What's Next - Cloud - Partner-managed Infrastructure

my concern is users becoming overly dependent on proprietary solutions

I, and I’m sure many others, share this concern. However in order to discuss this productively I think we need to make a few distinctions about what we mean by “users” and “solutions” in this context:

Software vs Infrastructure Solutions:

The “core” of the Pangeo software stack is open-source in the sense of “Wide Open”. In particular Xarray and Zarr are multi-stakeholder, community-governed, and not managed by any one private company. Same for Jupyter/IPython/Numpy/SciPy/Pandas AFAIK.

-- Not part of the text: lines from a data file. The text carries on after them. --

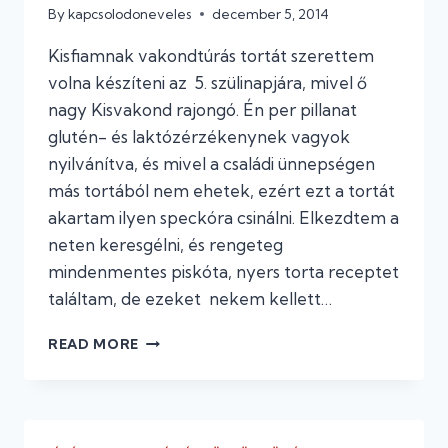
By
kapcsolodoneveles
december 5, 2014
Kisfiamnak vakondtúrás tortát szerettem
volna készíteni az 5. szülinapjára, mivel ő
nagy Kisvakond rajongó. Én per pillanat
glutén- és laktózérzékenynek vagyok
nyilvánítva, és mivel a családi ünnepségen
más tortából nem ehetek, ezért ezt a tortát
akartam ilyen speckóra csinálni. Elkezdtem a
neten keresgélni, és rengeteg
mindenmentes piskóta, nyers torta receptet
találtam, de ezeket nekem kellett…
#24
READ MORE
MIBŐL
LESZ
A
VAKONDTÚRÁS
TORTA?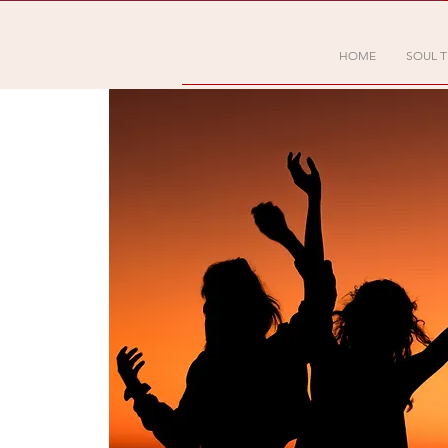
HOME
SOUL T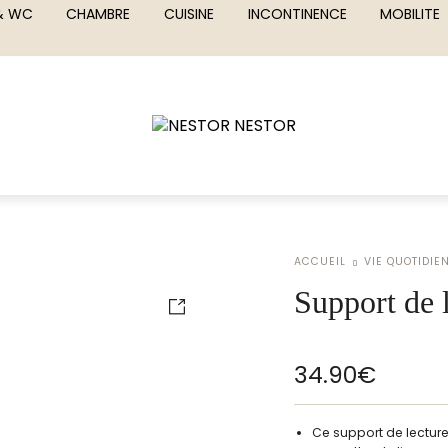
 & WC
CHAMBRE
CUISINE
INCONTINENCE
MOBILITE
ACCUEIL
VIE QUOTIDIE
Support de l
34.90
€
Ce support de lecture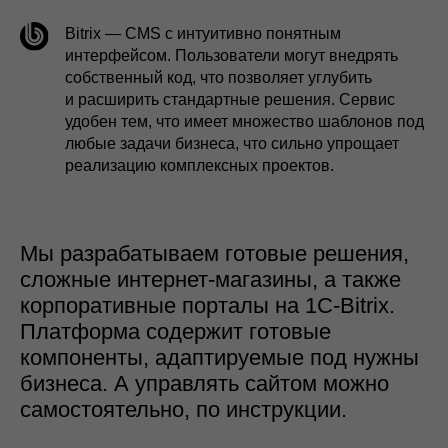
удобен тем, что имеет множество шаблонов под
любые задачи бизнеса, что сильно упрощает
реализацию комплексных проектов.
Мы разрабатываем готовые решения,
сложные интернет-магазины, а также
корпоративные порталы на 1С-Bitrix.
Платформа содержит готовые
компоненты, адаптируемые под нужны
бизнеса. А управлять сайтом можно
самостоятельно, по инструкции.
Разработка сложных сайтов больше
не требует много времени
и многомилионных чеков. Наша цель —
создавать удобный инструмент
заработка в оптимальные сроки, траты
на обслуживание которого будут
минимальными.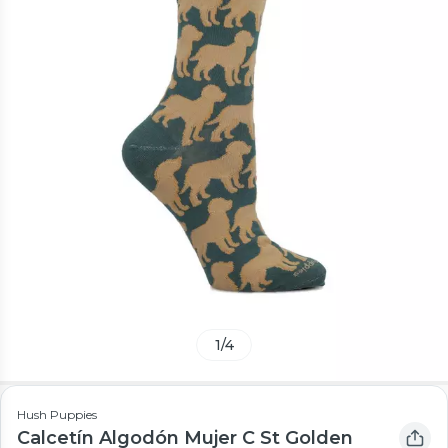
1
/
4
Hush Puppies
Calcetín Algodón Mujer C St Golden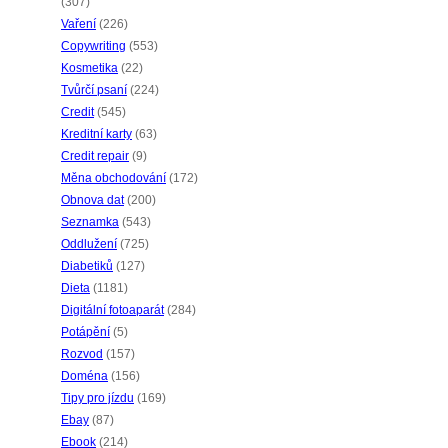
(307)
Vaření
(226)
Copywriting
(553)
Kosmetika
(22)
Tvůrčí psaní
(224)
Credit
(545)
Kreditní karty
(63)
Credit repair
(9)
Měna obchodování
(172)
Obnova dat
(200)
Seznamka
(543)
Oddlužení
(725)
Diabetiků
(127)
Dieta
(1181)
Digitální fotoaparát
(284)
Potápění
(5)
Rozvod
(157)
Doména
(156)
Tipy pro jízdu
(169)
Ebay
(87)
Ebook
(214)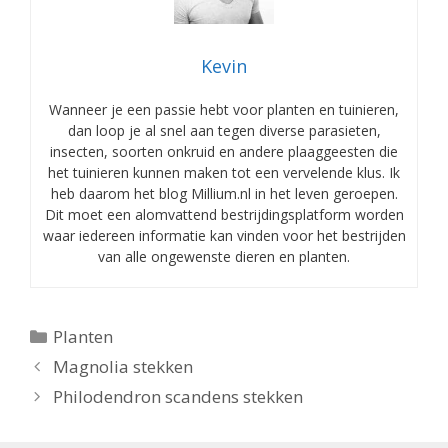
Kevin
Wanneer je een passie hebt voor planten en tuinieren,
dan loop je al snel aan tegen diverse parasieten,
insecten, soorten onkruid en andere plaaggeesten die
het tuinieren kunnen maken tot een vervelende klus. Ik
heb daarom het blog Millium.nl in het leven geroepen.
Dit moet een alomvattend bestrijdingsplatform worden
waar iedereen informatie kan vinden voor het bestrijden
van alle ongewenste dieren en planten.
Categorieën
Planten
Magnolia stekken
Philodendron scandens stekken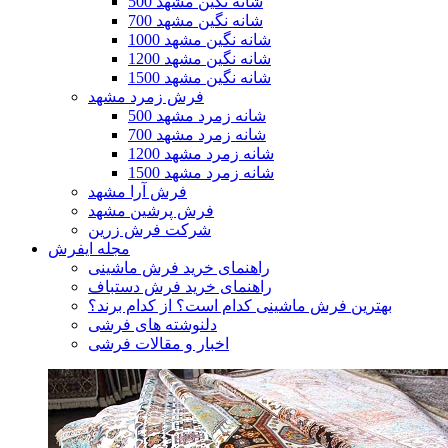
500 شانه نگین مشهد
700 شانه نگین مشهد
1000 شانه نگین مشهد
1200 شانه نگین مشهد
1500 شانه نگین مشهد
فرش زمرد مشهد
500 شانه زمرد مشهد
700 شانه زمرد مشهد
1200 شانه زمرد مشهد
1500 شانه زمرد مشهد
فرش آرا مشهد
فرش پرشین مشهد
شرکت فرش زرین
مجله ایفرش
راهنمای خرید فرش ماشینی
راهنمای خرید فرش دستباف
بهترین فرش ماشینی کدام است؟ از کدام برند؟
دلنوشته های فرشی
اخبار و مقالات فرشی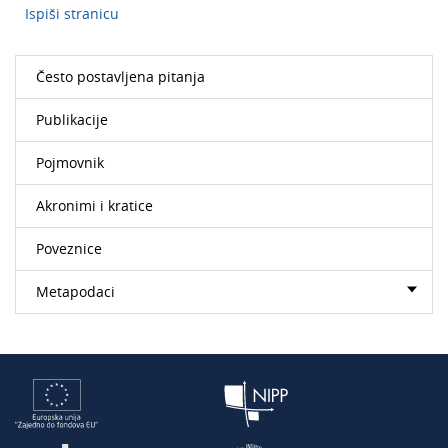
Ispiši stranicu
Često postavljena pitanja
Publikacije
Pojmovnik
Akronimi i kratice
Poveznice
Metapodaci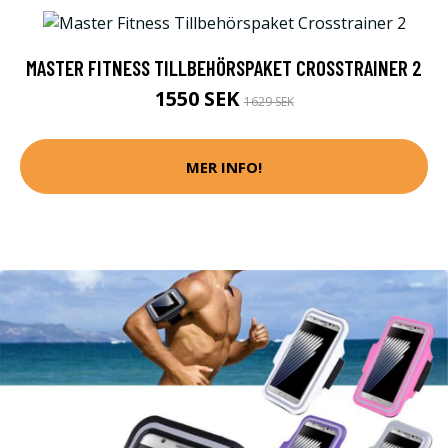
MASTER FITNESS TILLBEHÖRSPAKET CROSSTRAINER 2
1550 SEK
1629 SEK
MER INFO!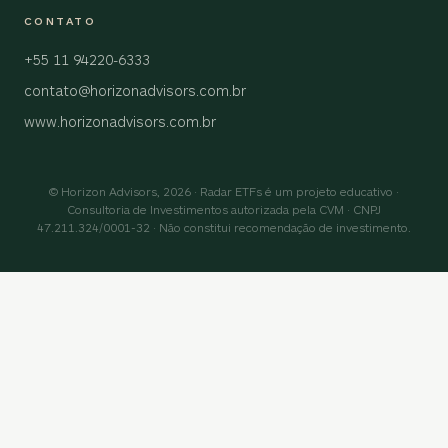
CONTATO
+55 11 94220-6333
contato@horizonadvisors.com.br
www.horizonadvisors.com.br
© Horizon Advisors, 2026 · Radar ETFs é um projeto educativo ·
Consultoria de Investimentos autorizada pela CVM · CNPJ
47.211.324/0001-32 · Não constitui recomendação de investimento.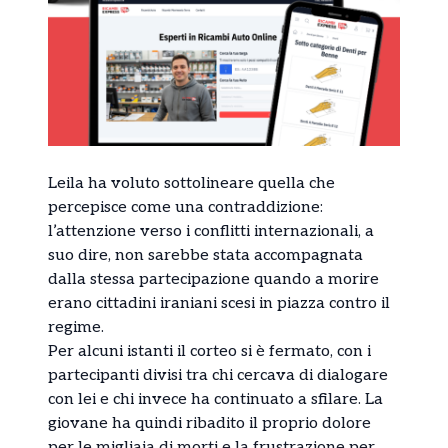
Leila ha voluto sottolineare quella che
percepisce come una contraddizione:
l’attenzione verso i conflitti internazionali, a
suo dire, non sarebbe stata accompagnata
dalla stessa partecipazione quando a morire
erano cittadini iraniani scesi in piazza contro il
regime.
Per alcuni istanti il corteo si è fermato, con i
partecipanti divisi tra chi cercava di dialogare
con lei e chi invece ha continuato a sfilare. La
giovane ha quindi ribadito il proprio dolore
per le migliaia di morti e la frustrazione per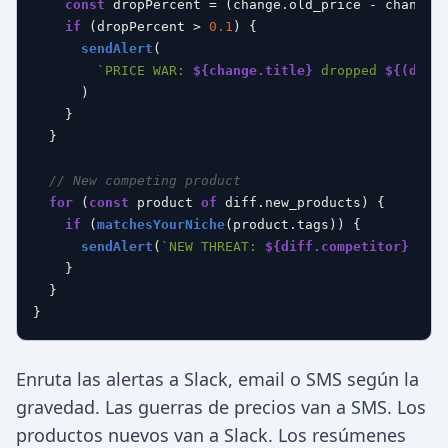
const
 dropPercent = (change.
old_price
 - change.
if
 (dropPercent > 
0.1
) {

sendAlert
(

`PRICE WAR: 
${change.title}
 dropped 
${(drop
      )

    }

  }

// New competing product
for
 (
const
 product 
of
 diff.
new_products
) {

if
 (
matchesYourNiche
(product.
tags
)) {

sendAlert
(
`NEW THREAT: 
${diff.competitor}
 lau
    }

  }

Enruta las alertas a Slack, email o SMS según la
gravedad. Las guerras de precios van a SMS. Los
productos nuevos van a Slack. Los resúmenes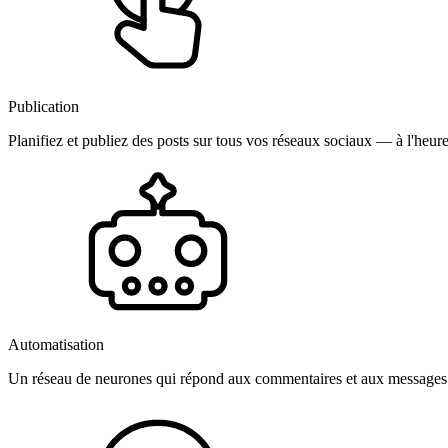
Publication
Planifiez et publiez des posts sur tous vos réseaux sociaux — à l'heure
Automatisation
Un réseau de neurones qui répond aux commentaires et aux messages 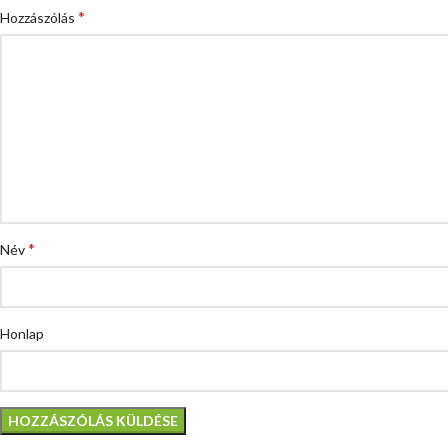
*
Hozzászólás
*
Név
Honlap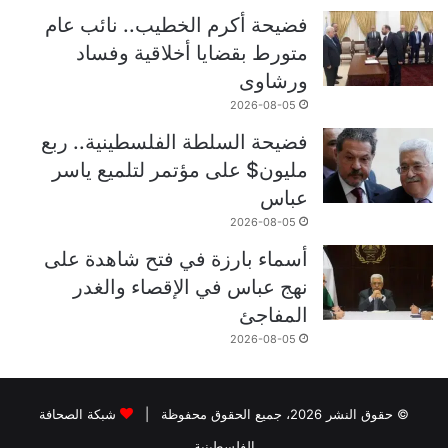
فضيحة أكرم الخطيب.. نائب عام
متورط بقضايا أخلاقية وفساد
ورشاوى
2026-08-05
فضيحة السلطة الفلسطينية.. ربع
مليون$ على مؤتمر لتلميع ياسر
عباس
2026-08-05
أسماء بارزة في فتح شاهدة على
نهج عباس في الإقصاء والغدر
المفاجئ
2026-08-05
© حقوق النشر 2026، جميع الحقوق محفوظة |
شبكة الصحافة
الفلسطينية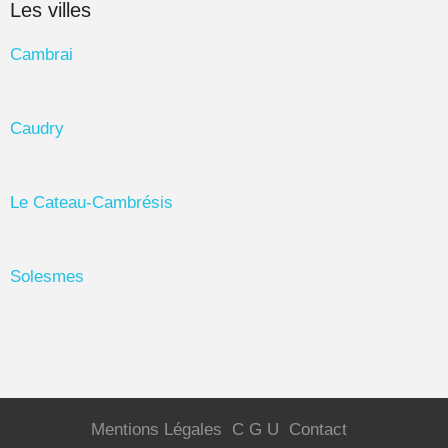
Les villes
Cambrai
Caudry
Le Cateau-Cambrésis
Solesmes
Mentions Légales
C G U
Contact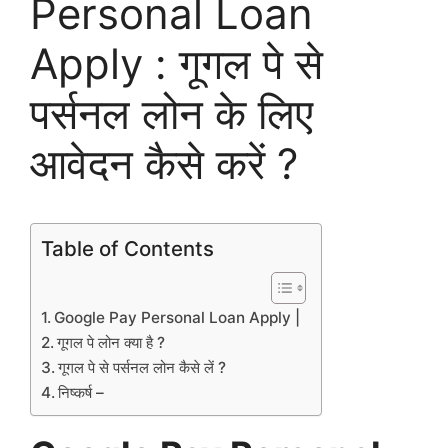
Personal Loan
Apply : गूगल पे से
पर्सनल लोन के लिए
आवेदन कैसे करें ?
Table of Contents
Google Pay Personal Loan Apply |
गूगल पे लोन क्या है ?
गूगल पे से पर्सनल लोन कैसे लें ?
निष्कर्ष –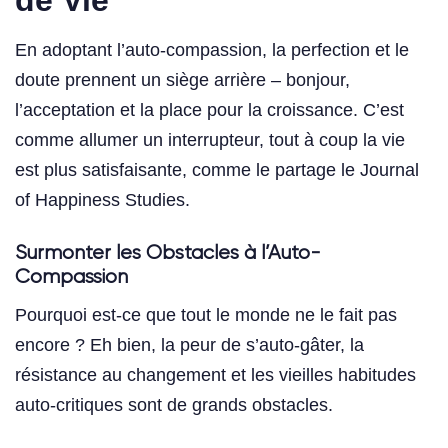
de Vie
En adoptant l’auto-compassion, la perfection et le
doute prennent un siège arrière – bonjour,
l’acceptation et la place pour la croissance. C’est
comme allumer un interrupteur, tout à coup la vie
est plus satisfaisante, comme le partage le Journal
of Happiness Studies.
Surmonter les Obstacles à l’Auto-
Compassion
Pourquoi est-ce que tout le monde ne le fait pas
encore ? Eh bien, la peur de s’auto-gâter, la
résistance au changement et les vieilles habitudes
auto-critiques sont de grands obstacles.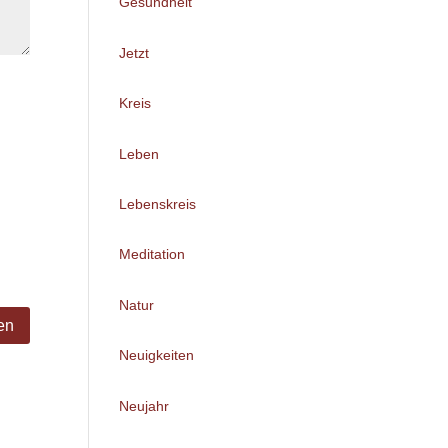
Gesundheit
Jetzt
Kreis
Leben
Lebenskreis
Meditation
Natur
Neuigkeiten
Neujahr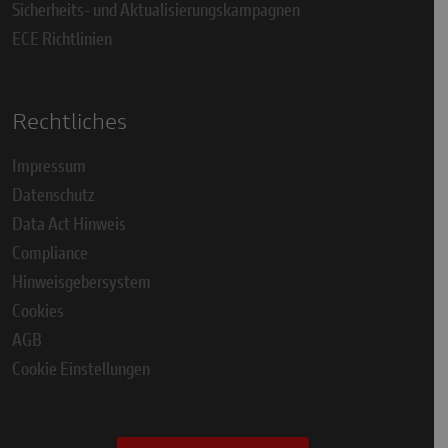
Sicherheits- und Aktualisierungskampagnen
ECE Richtlinien
Rechtliches
Impressum
Datenschutz
Data Act Hinweis
Compliance
Hinweisgebersystem
Cookies
AGB
Cookie Einstellungen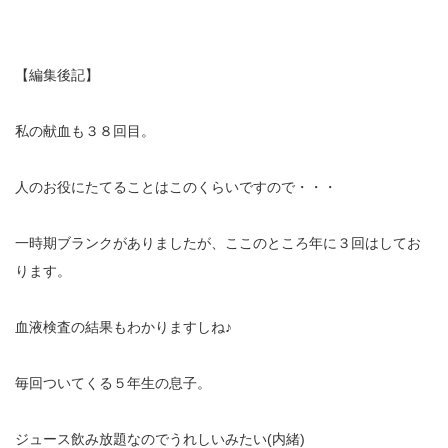
【編集後記】
私の献血も３８回目。
人のお役にたてることはこのくらいですので・・・
一時期ブランクがありましたが、ここのところ年に３回はしてお
ります。
血液検査の結果もわかりますしね♪
毎回ついてくる５年生の息子。
ジュース飲み放題なのでうれしいみたい(内緒)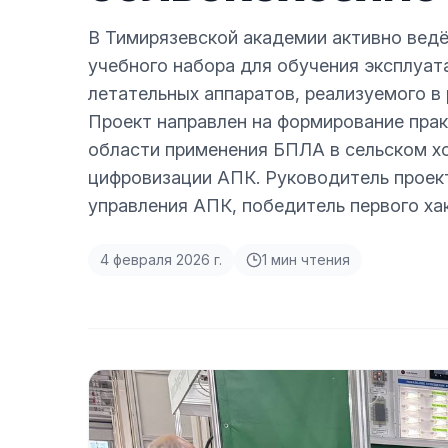
В Тимирязевской академии активно вед
учебного набора для обучения эксплуат
летательных аппаратов, реализуемого в 
Проект направлен на формирование пра
области применения БПЛА в сельском х
цифровизации АПК. Руководитель проект
управления АПК, победитель первого х
4 февраля 2026 г.
1
мин чтения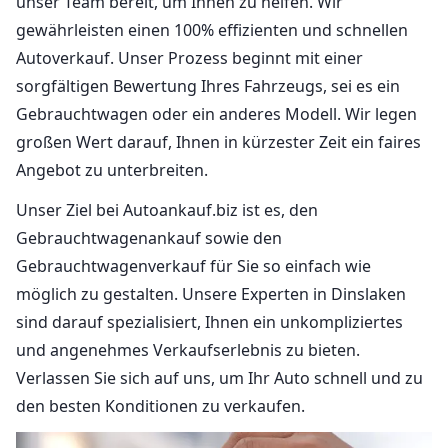
unser Team bereit, um Ihnen zu helfen. Wir
gewährleisten einen 100% effizienten und schnellen
Autoverkauf. Unser Prozess beginnt mit einer
sorgfältigen Bewertung Ihres Fahrzeugs, sei es ein
Gebrauchtwagen oder ein anderes Modell. Wir legen
großen Wert darauf, Ihnen in kürzester Zeit ein faires
Angebot zu unterbreiten.
Unser Ziel bei Autoankauf.biz ist es, den
Gebrauchtwagenankauf sowie den
Gebrauchtwagenverkauf für Sie so einfach wie
möglich zu gestalten. Unsere Experten in Dinslaken
sind darauf spezialisiert, Ihnen ein unkompliziertes
und angenehmes Verkaufserlebnis zu bieten.
Verlassen Sie sich auf uns, um Ihr Auto schnell und zu
den besten Konditionen zu verkaufen.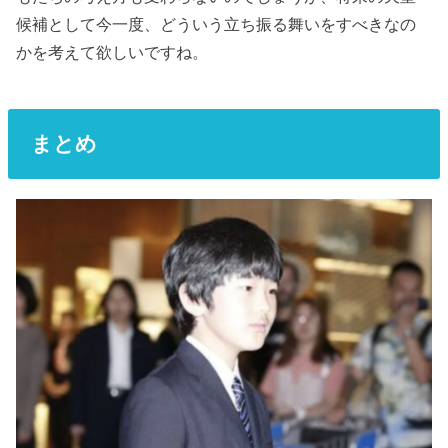
候補として今一度、どういう立ち振る舞いをすべきなの
かを考えて欲しいですね。
まとめ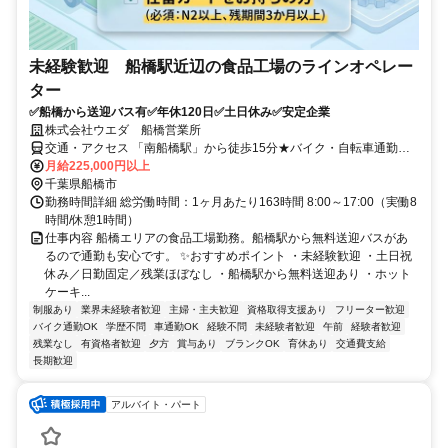
未経験歓迎 船橋駅近辺の食品工場のラインオペレー
ター
✅船橋から送迎バス有✅年休120日✅土日休み✅安定企業
株式会社ウエダ 船橋営業所
交通・アクセス 「南船橋駅」から徒歩15分★バイク・自転車通勤
OK！
月給225,000円以上
千葉県船橋市
勤務時間詳細 総労働時間：1ヶ月あたり163時間 8:00～17:00（実働8
時間/休憩1時間）
仕事内容 船橋エリアの食品工場勤務。船橋駅から無料送迎バスがあ
るので通勤も安心です。 ✨おすすめポイント ・未経験歓迎 ・土日祝
休み／日勤固定／残業ほぼなし ・船橋駅から無料送迎あり ・ホット
ケーキ...
制服あり
業界未経験者歓迎
主婦・主夫歓迎
資格取得支援あり
フリーター歓迎
バイク通勤OK
学歴不問
車通勤OK
経験不問
未経験者歓迎
午前
経験者歓迎
残業なし
有資格者歓迎
夕方
賞与あり
ブランクOK
育休あり
交通費支給
長期歓迎
アルバイト・パート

But these are all exclusively software projects - using them and maintaining them takes people-hours, but those costs aren’t automatically incurred, they don’t grow linearly with the number of users, and there is rarely true urgency requiring a maintainer to be “on-call” if something breaks. Infrastructure isn’t like that - somebody eventually has to pay for the hardware compute/storage costs, those costs scale with number of users, and if something breaks it’s an urgent problem, not one that can wait until the next release. This distinction is important to keep in mind because it’s unlikely that for example the organising model that xarray uses would work for providing reliable infrastructure solutions.

Pangeo has multiple groups of users, who have different needs

Pangeo software tools (but not necessarily the infrastructure) are used today by:

(1) university academics,
(2) state-funded researchers (e.g. at National Labs),
(3) individual users globally (e.g. through outreach initiatives or just in the wild) and
(4) private companies / non-profit corporations.

All of these groups have different needs, different priorities, different politics, different funding situations, and different preferred relationships with the people managing their infrastructure. It is unlikely that one solution will fit all, and I agree we should push back against the idea of one solution for all users. Luckily that’s okay, because so long as the core pangeo stack is FOSS, it can be used by multiple infrastructure providers.

How do we envision providing unbiased information?

This would require care, but I don’t think is impossible. Clearly if one person from one company who is selling one solution wrote the recommendations, it would be a problem. But Pangeo already has many people from different constituencies who would be qualified to weigh in, a steering commitee and (now) an independent legal structure.

There is space for many infrastructure solutions

There are multiple possible models for infrastructure solutions. Matt (and Ryan, who is the source of the original comment you quoted Brianna) are proposing one model, which IIUC essentially uses capital from private companies to fund the development and maintenance of infrastructure that could perhaps also serve some people in the other 3 groups. There is clearly a market and a place for this model. However “We” in the rest of the community are still free to reject this model for any reason.

What other models are possible? I can think of: federally-organised / philanthropically-funded / volunteer-driven as broad categories. I’m personally interested in thinking about which of these models can best serve the wider global scientific community, with diversity and inclusion as an explicit aim. We have some nascent discussion of that question in the What's Next - Democratization - Science/Community thread that Naomi linked.

Specifically what are we afraid of?

It also helps to distinguish what scenario we are concerned about in order to avoid it, rather than just Private == Bad. Are we concerned about vendor lock-in? Losing access to our data? Biased driving of software development priorities? Non-democratic governance? Anti-competitive incentives stifling further innovation? If so I would want to openly discuss these concerns specifically, so choices can be made between offerings depending on priorities, or to ameliorate these risks. (EDIT: This last point is really another way of saying the same thing that Yuvi’s blog post said.)